The agency is on a waiting list to get the condoms from the state.

A few months ago, he had proposed making free condoms available. His counterparts in Frederick and Howard county DSS offices have been doing this for years.

"The board and I deliberated over how to make these condoms available in the least offensive and the most helpful way," he said.

The state Department of Health and Mental Hygiene provides condoms through a "Three for Free" program. The Carroll County Health Department provides them in baskets at its offices on Washington Road.

But DSS clients may not regularly go to the health department, so Mr. Jones considered offering the condoms at DSS offices at the Barrelhouse on Distillery Drive in Westminster.

Several county, state and private social services are based in the building.

In the interest of discretion and other considerations, Mr. Jones had suggested hanging modified, no-money vending machines in the restrooms that would more privately dispense a condom or three at the turn of a knob.

That's when logistics got in the way.

The machines, similar to those that dispense tampons and pads, would work only with little boxes, which would hold three condoms each. Mr. Jones didn't have the money to buy hundreds of boxes, nor the staff to tear off each condom package from a long perforated roll provided by the state.

Also, hanging the machines on the ceramic tiles was going to be a problem, he said. So he looked into other ideas.

"This gets funny," he said, describing the "giant bubble-gum machine, where you get a plastic egg and you open it and pull out a toy."

Still, there was the problem of buying the plastic eggs, not to mention sweeping up the ones clients might discard around and outside the building.

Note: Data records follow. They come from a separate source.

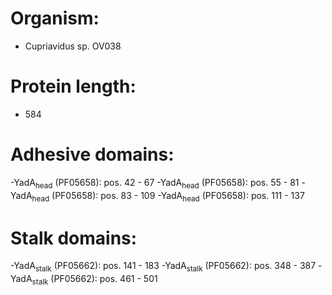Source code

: * Organism:
- Cupriavidus sp. OV038
* Protein length:
- 584
* Adhesive domains:
-YadA_head (PF05658): pos. 42 - 67
-YadA_head (PF05658): pos. 55 - 81
-YadA_head (PF05658): pos. 83 - 109
-YadA_head (PF05658): pos. 111 - 137
* Stalk domains:
-YadA_stalk (PF05662): pos. 141 - 183
-YadA_stalk (PF05662): pos. 348 - 387
-YadA_stalk (PF05662): pos. 461 - 501

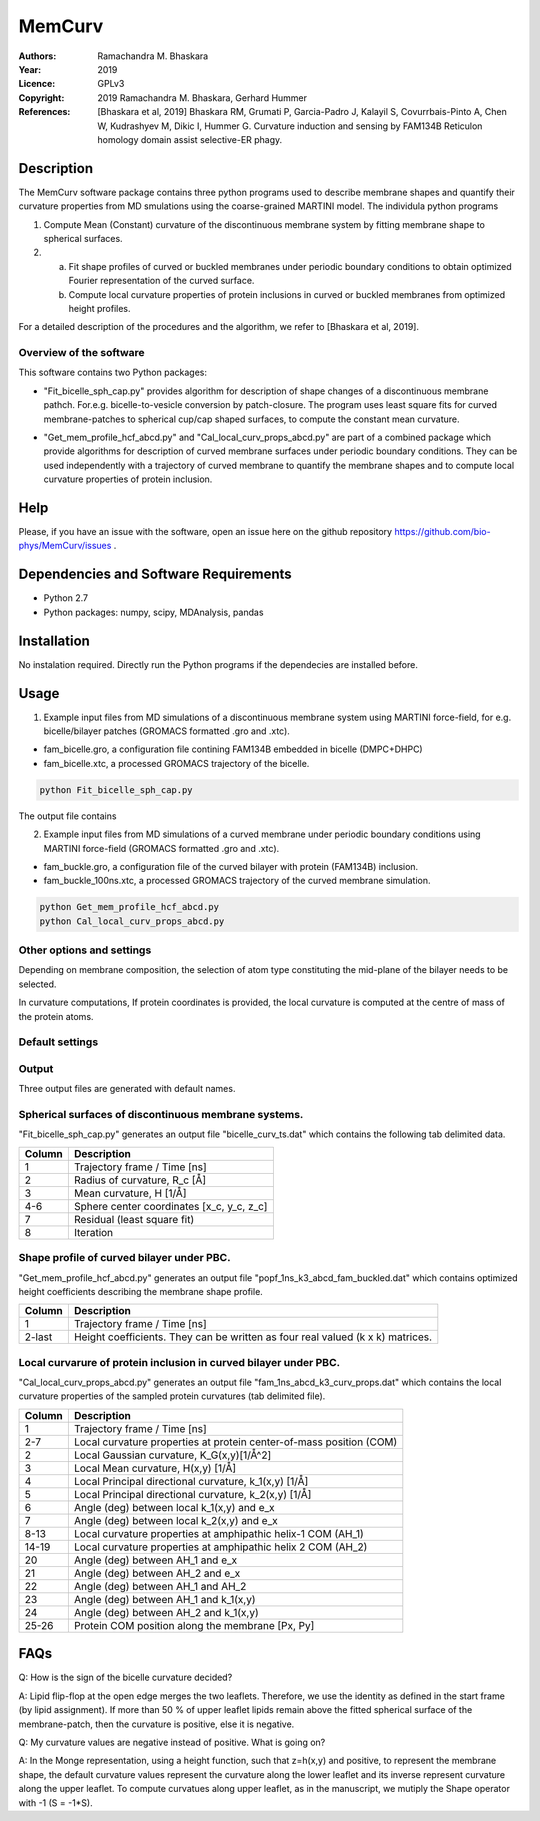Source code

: =====================================================
MemCurv
=====================================================

:Authors:       Ramachandra M. Bhaskara
:Year:          2019
:Licence:       GPLv3
:Copyright:     2019 Ramachandra M. Bhaskara, Gerhard Hummer
:References:    [Bhaskara et al, 2019] Bhaskara RM, Grumati P, Garcia-Padro J, Kalayil S, Covurrbais-Pinto A, Chen W, Kudrashyev M, Dikic I, Hummer G. Curvature induction and sensing by FAM134B Reticulon homology domain assist selective-ER phagy.

Description
=============

The MemCurv software package contains three python programs used to describe membrane shapes and quantify their curvature properties from MD smulations using the coarse-grained MARTINI model. The individula python programs

1. Compute Mean (Constant) curvature of the discontinuous membrane system by fitting membrane shape to spherical surfaces.
2. a. Fit shape profiles of curved or buckled membranes under periodic boundary conditions to obtain optimized Fourier representation of the curved surface.
   b. Compute local curvature properties of protein inclusions in curved or buckled membranes from optimized height profiles.

For a detailed description of the procedures and the algorithm, we refer to [Bhaskara et al, 2019].


Overview of the software
------------------------

This software contains two Python packages:

* "Fit_bicelle_sph_cap.py" provides algorithm for description of shape changes of a discontinuous membrane pathch. For.e.g. bicelle-to-vesicle conversion by patch-closure. The program uses least square fits for curved membrane-patches to spherical cup/cap shaped surfaces, to compute the constant mean curvature. 

.. image:: fam_bicelle.png

* "Get_mem_profile_hcf_abcd.py" and "Cal_local_curv_props_abcd.py" are part of a combined package which provide algorithms for description of curved membrane surfaces under periodic boundary conditions. They can be used independently with a trajectory of curved membrane to quantify the membrane shapes and to compute local curvature properties of protein inclusion. 

.. image:: fam_buckle.png
Help
====

Please, if you have an issue with the software, open an issue here on the github repository https://github.com/bio-phys/MemCurv/issues .

Dependencies and Software Requirements
=========================================

* Python 2.7
* Python packages: numpy, scipy, MDAnalysis, pandas

Installation
============
No instalation required. Directly run the Python programs if the dependecies are installed before.

Usage
=====

1.      Example input files from MD simulations of a discontinuous membrane system using MARTINI force-field, for e.g. bicelle/bilayer patches (GROMACS formatted .gro and .xtc).

* fam_bicelle.gro, a configuration file contining FAM134B embedded in bicelle (DMPC+DHPC)
* fam_bicelle.xtc, a processed GROMACS trajectory of the bicelle.

.. code-block:: bash 

        python Fit_bicelle_sph_cap.py

The output file contains

2.      Example input files from MD simulations of a curved membrane under periodic boundary conditions using MARTINI force-field (GROMACS formatted .gro and .xtc).

* fam_buckle.gro, a configuration file of the curved bilayer with protein (FAM134B) inclusion.
* fam_buckle_100ns.xtc, a processed GROMACS trajectory of the curved membrane simulation.

.. code-block:: bash

        python Get_mem_profile_hcf_abcd.py
        python Cal_local_curv_props_abcd.py

Other options and settings
--------------------------
Depending on membrane composition, the selection of atom type constituting the mid-plane of the bilayer needs to be selected. 

In curvature computations, If protein coordinates is provided, the local curvature is computed at the centre of mass of the protein atoms. 

Default settings
----------------

Output
------
Three output files are generated with default names.

Spherical surfaces of discontinuous membrane systems. 
-----------------------------------------
"Fit_bicelle_sph_cap.py" generates an output file "bicelle_curv_ts.dat" which contains the following tab delimited data.

======  ======
Column  Description
======  ======
1       Trajectory frame / Time [ns]
2       Radius of curvature, R_c [Å]
3       Mean curvature, H [1/Å]
4-6     Sphere center coordinates [x_c, y_c, z_c]
7       Residual (least square fit)
8       Iteration
======  ======

Shape profile of curved bilayer under PBC. 
-------------------------------------------
"Get_mem_profile_hcf_abcd.py" generates an output file "popf_1ns_k3_abcd_fam_buckled.dat" which contains optimized height coefficients describing the membrane shape profile. 

======  ======
Column  Description
======  ======
1       Trajectory frame / Time [ns]
2-last  Height coefficients. They can be written as four real valued (k x k) matrices.
======  ======

Local curvarure of protein inclusion in curved bilayer under PBC.
---------------------------------------------------------------------------
"Cal_local_curv_props_abcd.py" generates an output file "fam_1ns_abcd_k3_curv_props.dat" which contains the local curvature properties of the sampled protein curvatures (tab delimited file).

======  ======
Column  Description
======  ======
1       Trajectory frame / Time [ns]
2-7     Local curvature properties at protein center-of-mass position (COM)
2       Local Gaussian curvature, K_G(x,y)[1/Å^2]
3       Local Mean curvature, H(x,y) [1/Å]
4       Local Principal directional curvature, k_1(x,y) [1/Å]
5       Local Principal directional curvature, k_2(x,y) [1/Å]
6       Angle (deg) between local k_1(x,y) and e_x
7       Angle (deg) between local k_2(x,y) and e_x
8-13    Local curvature properties at amphipathic helix-1 COM (AH_1)
14-19   Local curvature properties at amphipathic helix 2 COM (AH_2)
20      Angle (deg) between AH_1 and e_x
21      Angle (deg) between AH_2 and e_x
22      Angle (deg) between AH_1 and AH_2
23      Angle (deg) between AH_1 and k_1(x,y)
24      Angle (deg) between AH_2 and k_1(x,y)
25-26   Protein COM position along the membrane [Px, Py]
======  ======

FAQs
====
Q: How is the sign of the bicelle curvature decided?

A: Lipid flip-flop at the open edge merges the two leaflets. Therefore, we use the identity as defined in the start frame (by lipid assignment). If more than 50 % of upper leaflet lipids remain above the fitted spherical surface of the membrane-patch, then the curvature is positive, else it is negative.

Q: My curvature values are negative instead of positive. What is going on?

A: In the Monge representation, using a height function, such that z=h(x,y) and positive, to represent the membrane shape, the default curvature values represent the curvature along the lower leaflet and its inverse represent curvature along the upper leaflet. To compute curvatues along upper leaflet, as in the manuscript, we mutiply the Shape operator with -1 (S = -1*S).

The compromise will still have staff or volunteers stuffing envelopes with three condoms each. But they'll go low-tech and put the envelopes in a basket in the waiting room.

Mr. Jones will also provide a pamphlet that stresses abstinence but includes several forms of contraception. If the pamphlet can't fit into the envelope with the condoms, it might be placed on a rack near them.

While the presence of receptionists could intimidate some clients from reaching for three, the same presence also will prevent someone from taking the whole basket or vandalizing the condoms, he said.

Mr. Jones said that could happen as a prank or as a message from people who believe distributing the condoms encourages promiscuity.